Scoresby was born in the village of Cropton near Pickering 26 miles south of Whitby in Yorkshire. His father, William Scoresby (1760–1829), made a fortune in the Arctic whale fishery and was also the inventor of the barrel crow's nest. The son made his first voyage with his father at the age of eleven, but then returned to school, where he remained until 1803.
After this he became his father's constant companion, and accompanied him as chief officer of the whaler Resolution when on 25 May 1806, he succeeded in reaching 81°30' N. lat. (19° E. long), for twenty-one years the highest northern latitude attained in the eastern hemisphere. During the following winter, Scoresby attended the natural philosophy and chemistry classes at Edinburgh University, and again in 1809.
In his voyage of 1807, Scoresby began the study of the meteorology and natural history of the polar regions. Earlier results included his original observations on snow and crystals; and in 1809 Robert Jameson brought certain Arctic papers of his before the Wernerian Society of Edinburgh, which at once elected him to its membership.

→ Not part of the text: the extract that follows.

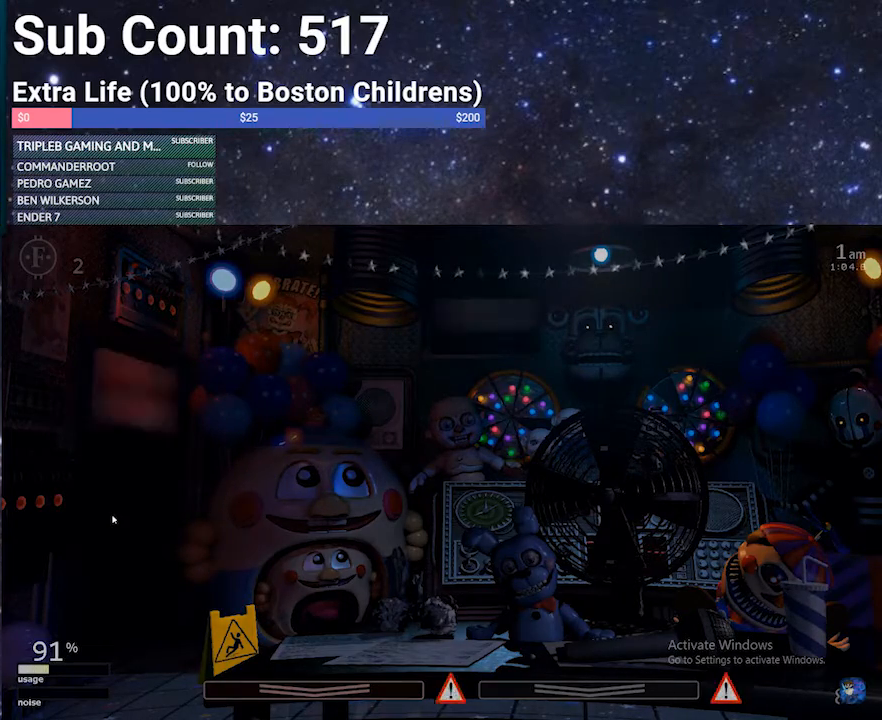
{"keys": [], "events": [[67, "a", "up"], [67, "d", "down"], [67, "w", "up"], [133, "s", "up"], [200, "d", "up"]]}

In 1811, Scoresby's father resigned to him the command of the Resolution. In the same year he married the daughter of a Whitby shipbroker. In his voyage of 1813, he established for the first time the fact that the polar ocean has a warmer temperature at considerable depths than it has on the surface, and each subsequent voyage in search of whales found him no less eager of fresh additions to scientific knowledge. His letters of this period to Sir Joseph Banks, whose acquaintance he had made a few years earlier, no doubt gave the first impulse to the search for the North-West Passage which followed. On 29 June 1816, commanding the Esk on his fifteenth whaling voyage from Whitby, Scoresby encountered grave problems when ice damaged his ship. With the aid of his brother-in-law's crew on board the John, and after agreeing to surrendering much of their catch, the Esk was repaired, of which Scoresby recounted in his 1820 book The Northern Whale-Fishery.